I read the packet. FOURTEEN grams of sugar per serving. You vicious, evil, lying, nasty, heart-attack inducing little cereal.
There are only eleven grams of sugar in a bloody margarita and I closed that avenue of pleasure off. It’s no wonder my personality has been sucked dry.
Based on the fact we should only have 30 grams of sugar a day, this inedible, falsifying flake takes up nearly half of my quota. I then decided to weigh a teaspoon of sugar to see what that was. SEVEN grams. I nearly had a sugar-induced stroke.
TWENTY-ONE grams of sugar consumed in the most unappetising breakfast bowl ever, and I believed eating it would make me look banging in my skinny jeans.

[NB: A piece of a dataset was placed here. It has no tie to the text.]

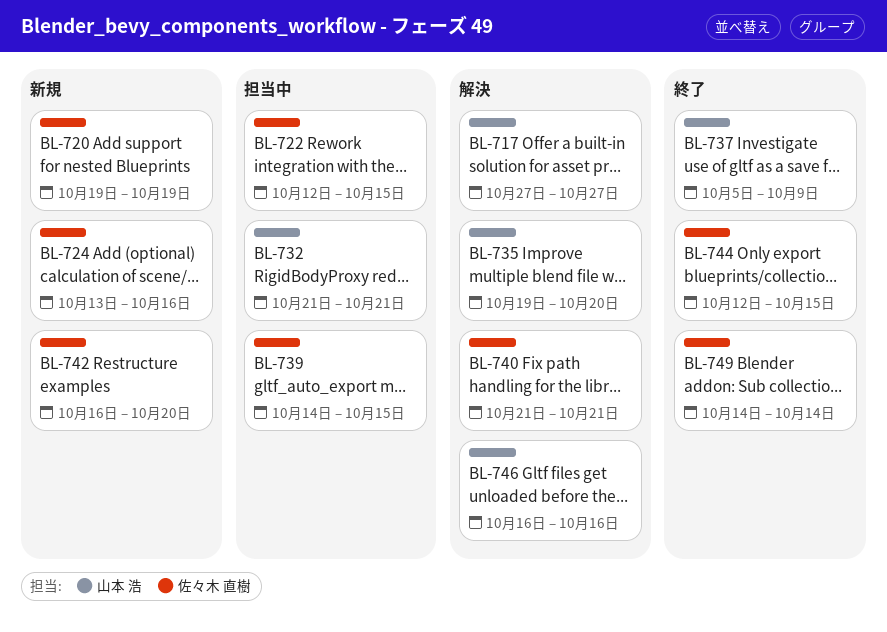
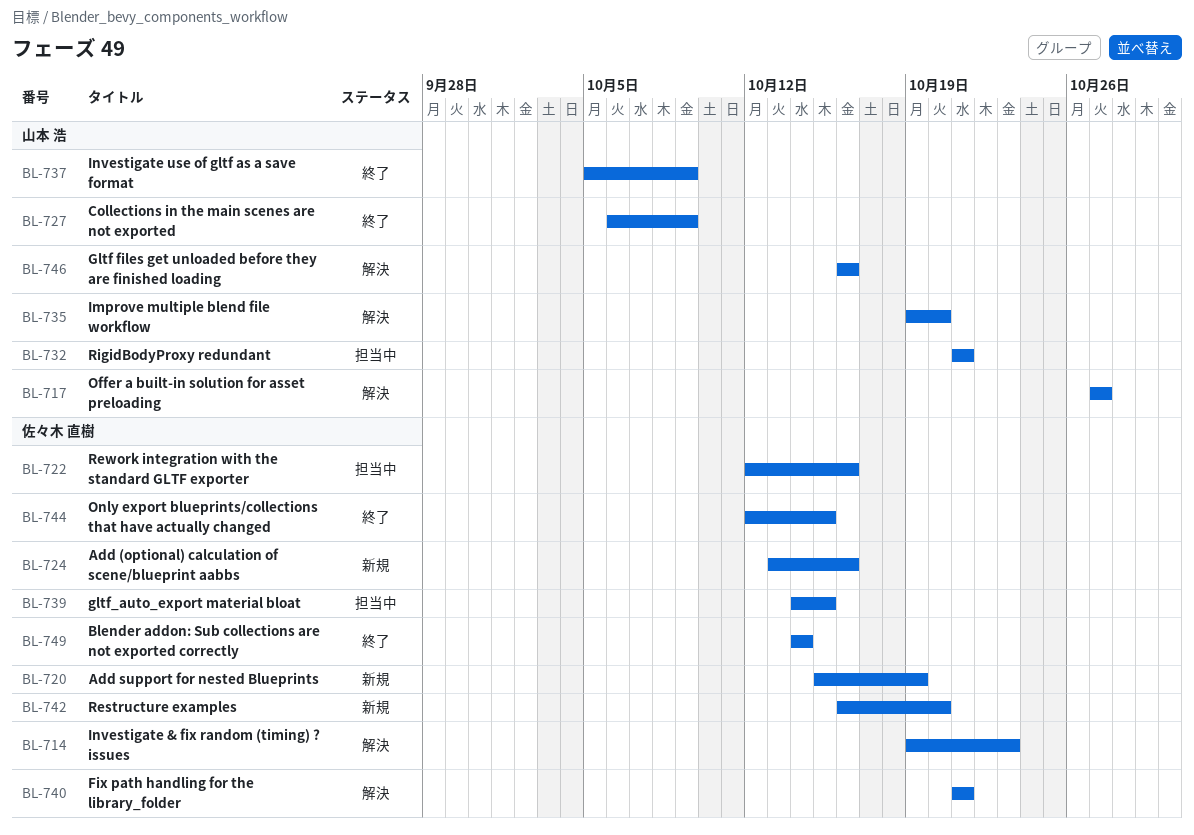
BL-714: none -> present
BL-720, start: Oct 19 -> Oct 15
BL-722, due: Oct 15 -> Oct 16
BL-727: none -> present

Total lie.
Ten thirty at night, atrociously upset and ready to sue Bran Flakes, I went late night shopping to buy new cereal. The only one I could find with a trace of sugar was Shredded Wheat. Ian Botham was right all along.
I went to bed slightly comforted by the fact that the Bran Flakes were sweating in my pantry and I could feed them to the birds in the morning. But, I couldn’t get to sleep. Hours I lay in my bed worrying about the damage I’d done to myself over the years and what life would be like if I had to have my feet chopped off.
Ice cream or nice shoes? It’s a real dilemma.